**文書の抜粋**
表紙 > 曹魏 > 巻17・張遼、楽進、于禁、張郃、徐晃、朱霊伝、初期の曹操軍

03) 徐晃、朱霊

『三国志集解』で、巻17をやります。
初期の曹操軍団を見たいので、兗州や豫州の人たち。200年代前半まで。

徐晃:楊奉の部将をやめ、曹操に兵を授かる

徐晃字公明,河東楊人也。為郡吏,從車騎將軍楊奉討賊有功,拜騎都尉。李傕、郭汜之亂長安也,晃說奉,令與天子還洛陽,奉從其計。天子渡河至安邑,封晃都亭侯。及到洛陽,韓暹、董承日爭鬥,晃說奉令歸太祖;奉欲從之,後悔。太祖討奉於梁,晃遂歸太祖。

徐晃は、あざなを公明。河東の楊県の人。郡吏となる。車騎將軍の楊奉にしたがい、功績あり。騎都尉となる。

徐晃は、楊奉の部下。楊奉の部下であることを、よく記憶したい。
楊奉と韓暹は、董卓に代わり、河東政権をつくろうとした 02

李傕、郭汜が長安を乱すと、徐晃は楊鋒に言った。「献帝を洛陽にうつそう」と。献帝は黄河をわたり、安邑にきた。徐晃は、都亭侯。献帝が洛陽にきた。韓暹、董承は、日々あらそう。徐晃は、楊奉に言った。「曹操に帰そう」と。楊奉は、徐晃にしたがうが、のちに悔いた。曹操は、楊奉を梁県で討った。徐晃は、曹操に帰した。

ぼくは思う。楊奉が、なぜいちど曹操にしたがい、のちに曹操に離れたか。わからない。献帝の周りの人たち、わかりにくい。董承も、わかりにくい。盧弼は、注釈しない。

**取り組む課題**
徐晃についての抜粋を読み、次の問いに答えてください。
(a) 徐晃のあざなと出身地は何か。
(b) 献帝が黄河をわたって安邑に来たとき、徐晃は何に封じられたか。
(c) 曹操は楊奉をどこで討ったか。
この資料は使わなくてもかまいません。

**提供資料**
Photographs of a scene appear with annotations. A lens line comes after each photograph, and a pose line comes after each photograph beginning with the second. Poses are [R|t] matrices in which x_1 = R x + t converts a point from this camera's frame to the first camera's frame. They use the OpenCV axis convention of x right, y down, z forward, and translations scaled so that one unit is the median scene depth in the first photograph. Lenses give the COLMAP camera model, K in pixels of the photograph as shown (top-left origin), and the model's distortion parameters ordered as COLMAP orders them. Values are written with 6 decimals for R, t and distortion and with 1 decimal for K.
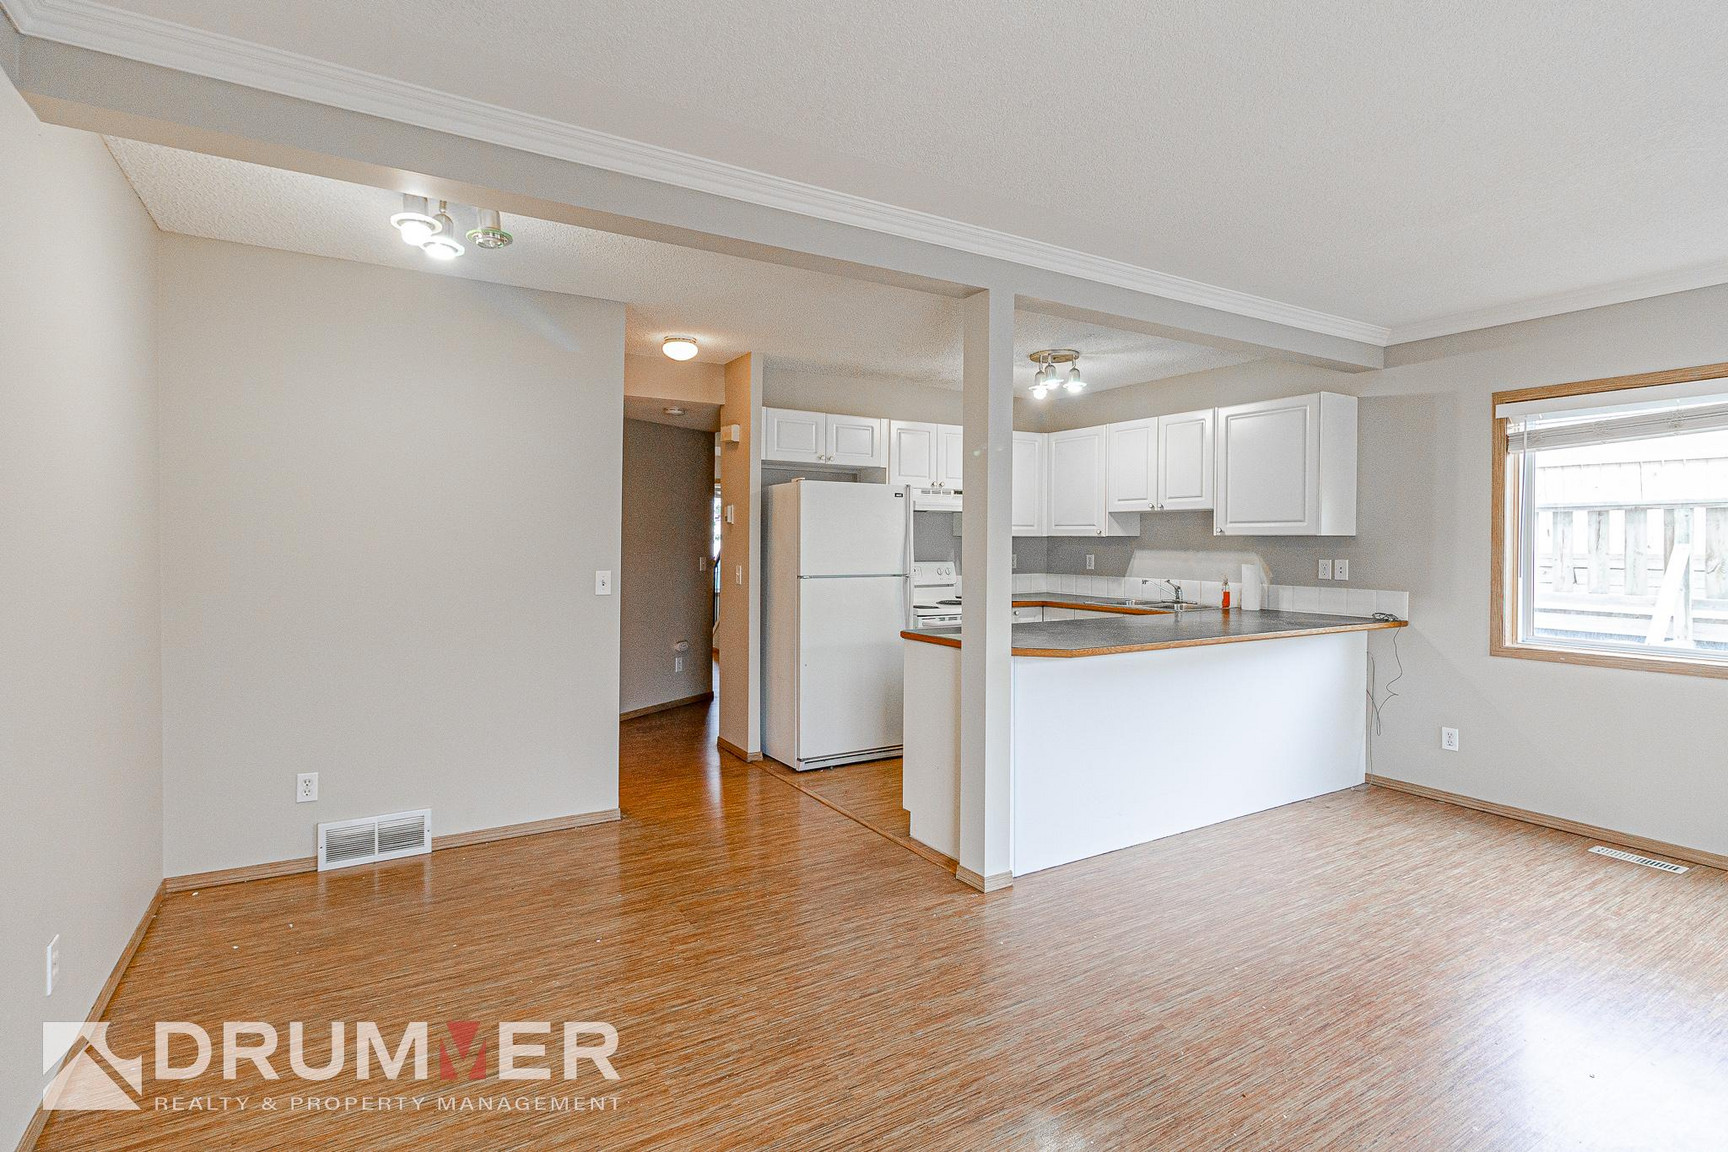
lens RADIAL K [[837.7, 0, 859.6], [0, 837.7, 562.4], [0, 0, 1]] dist [0.003170, -0.000911]
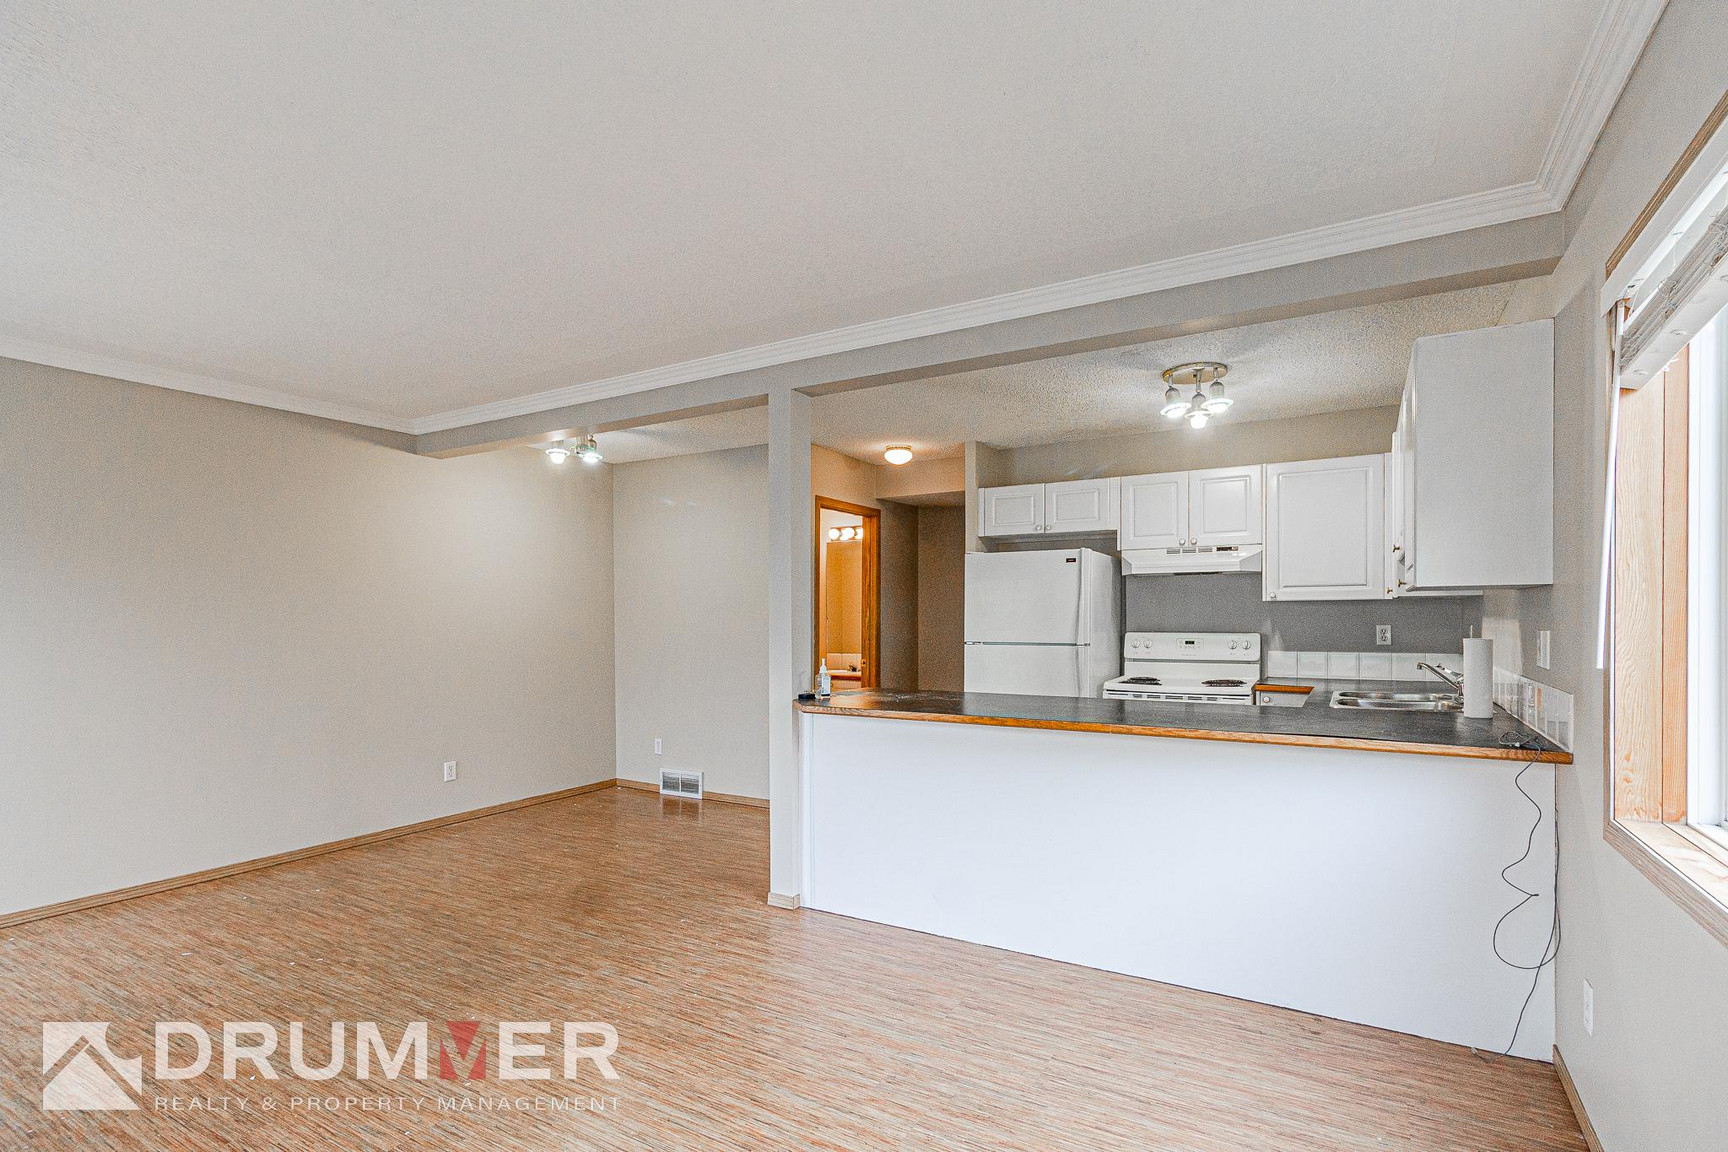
lens RADIAL K [[837.7, 0, 871.2], [0, 837.7, 622.7], [0, 0, 1]] dist [0.003170, -0.000911]
pose [[0.472075, -0.002227, -0.881556, 0.821732], [-0.015231, 0.999827, -0.010682, 0.004663], [0.881427, 0.018469, 0.471959, 0.367185]]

**課題への解答**
(a) あざなは公明で、河東の楊県の人です。
(b) 都亭侯に封じられました。
(c) 梁県で討ちました。